JOB. Format the lines of the records below as a numbered list, from the line containing "Something Deep To Offer’" through the line containing "troVibe MK.3", with both of those lines included. Omit blank lines and leave the pictures out.
[Start of Attachment]
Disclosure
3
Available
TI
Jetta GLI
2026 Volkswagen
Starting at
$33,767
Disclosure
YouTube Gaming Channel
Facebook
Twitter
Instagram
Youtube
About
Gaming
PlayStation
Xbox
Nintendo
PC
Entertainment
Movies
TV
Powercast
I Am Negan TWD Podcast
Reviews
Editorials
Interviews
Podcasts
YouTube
[End of Attachment]
[Start of Attachment]
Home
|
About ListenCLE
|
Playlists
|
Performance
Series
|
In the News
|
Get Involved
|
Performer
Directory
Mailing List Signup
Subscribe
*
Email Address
[End of Attachment]
[Start of Attachment]
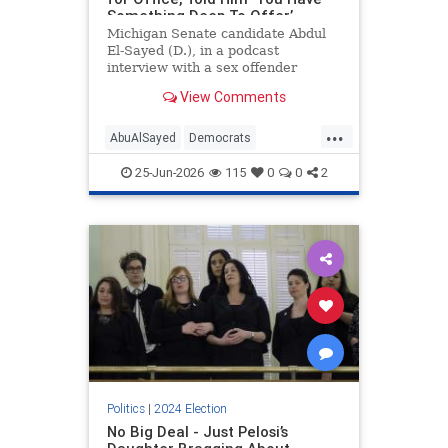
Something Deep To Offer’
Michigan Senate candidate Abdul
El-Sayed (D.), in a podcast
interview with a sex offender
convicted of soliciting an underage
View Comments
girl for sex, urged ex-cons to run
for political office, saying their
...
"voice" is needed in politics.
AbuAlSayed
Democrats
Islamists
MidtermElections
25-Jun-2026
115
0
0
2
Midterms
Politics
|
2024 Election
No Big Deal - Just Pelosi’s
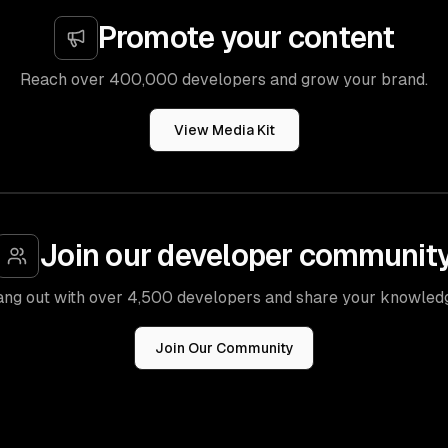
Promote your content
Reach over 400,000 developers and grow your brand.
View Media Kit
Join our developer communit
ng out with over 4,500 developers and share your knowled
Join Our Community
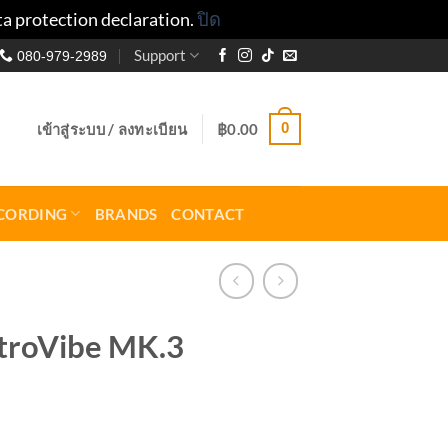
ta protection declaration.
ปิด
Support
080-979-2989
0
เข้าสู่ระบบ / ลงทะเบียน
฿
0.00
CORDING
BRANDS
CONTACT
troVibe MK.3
[End of Attachment]
TASK ANSWER.
1. Something Deep To Offer’
2. Michigan Senate candidate Abdul
3. El-Sayed (D.), in a podcast
4. interview with a sex offender
5. convicted of soliciting an underage
6. View Comments
7. girl for sex, urged ex-cons to run
8. for political office, saying their
9. ...
10. "voice" is needed in politics.
11. AbuAlSayed
12. Democrats
13. Islamists
14. MidtermElections
15. 25-Jun-2026
16. 115
17. 0
18. 0
19. 2
20. Midterms
21. Politics
22. |
23. 2024 Election
24. No Big Deal - Just Pelosi’s
25. Promote your content
26. Reach over 400,000 developers and grow your brand.
27. View Media Kit
28. Join our developer communit
29. ng out with over 4,500 developers and share your knowled
30. Join Our Community
31. ta protection declaration.
32. ปิด
33. Support
34. 080-979-2989
35. 0
36. เข้าสู่ระบบ / ลงทะเบียน
37. ฿
38. 0.00
39. CORDING
40. BRANDS
41. CONTACT
42. troVibe MK.3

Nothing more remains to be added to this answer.